Sous le canon de lumière
Pour finir, la visite s’achève du côté de la rue du Faubourg-Raines où la construction va bon train. Dans le prolongement du village gastronomique, le cinéma multiplexe Pathé-Gaumont de neuf salles prend forme malgré les difficultés rencontrées : il a fallu faire preuve d’ingéniosité technique pour rendre étanche le caisson en béton de la grande salle en partie enterrée, dont les bases baignaient dans la nappe phréatique sur 2,50 m. Les quatre autres salles « art et essai » du projet Supernova devraient suivre dans un deuxième temps.

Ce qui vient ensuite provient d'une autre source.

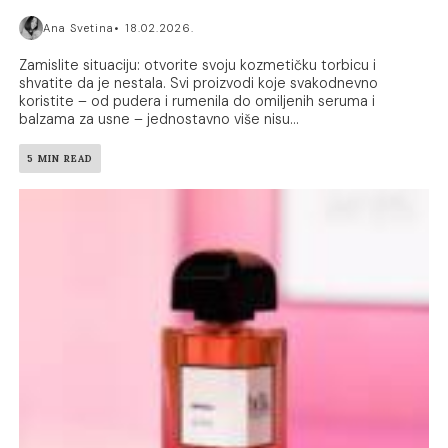
Ana Svetina
18.02.2026.
Zamislite situaciju: otvorite svoju kozmetičku torbicu i
shvatite da je nestala. Svi proizvodi koje svakodnevno
koristite – od pudera i rumenila do omiljenih seruma i
balzama za usne – jednostavno više nisu...
5 MIN READ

À l’angle avec la rue de l’Hôpital, le « canon de lumière » pointé vers la rue Monge représente déjà la signature architecturale de la Cité. Il accueillera sur deux niveaux l’école Ferrandi, « le Harvard de la gastronomie » ose-t-on, pour des formations de 6 mois à la pâtisserie et à la cuisine française, mais aussi quelques sessions en soirées pour amateurs éclairés. Juste à côté, le parvis et le hall d’entrée donneront directement accès à une antenne de l’École des vins du BIVB où des initiations express aux vins de Bourgogne seront dispensées au grand public. Et aux salles de l’exposition consacrée au Repas gastronomique des Français, ainsi qu’à la place du vin dans ce patrimoine culturel reconnu par l’Unesco, dont le contenu sera détaillé en juin.
Ainsi, le pôle culturel de la CIGV comptera, avec la chapelle des climats, pas moins de 1 750 m2 d’expositions accessibles dans leur ensemble grâce à un billet forfaitaire dont le prix est annoncé aux alentours de 8 euros. Un billet combiné proposera en plus une session à l’atelier de cuisine partagée et/ou une dégustation pédagogique à la Cave de la Cité. De quoi mettre l’eau à la bouche de nombreux touristes, alors que l’échec de la Cité de la gastronomie lyonnaise est mis en avant par les promoteurs de la Cité dijonnaise comme « un exemple à ne pas suivre ». Début du service dans quelques mois.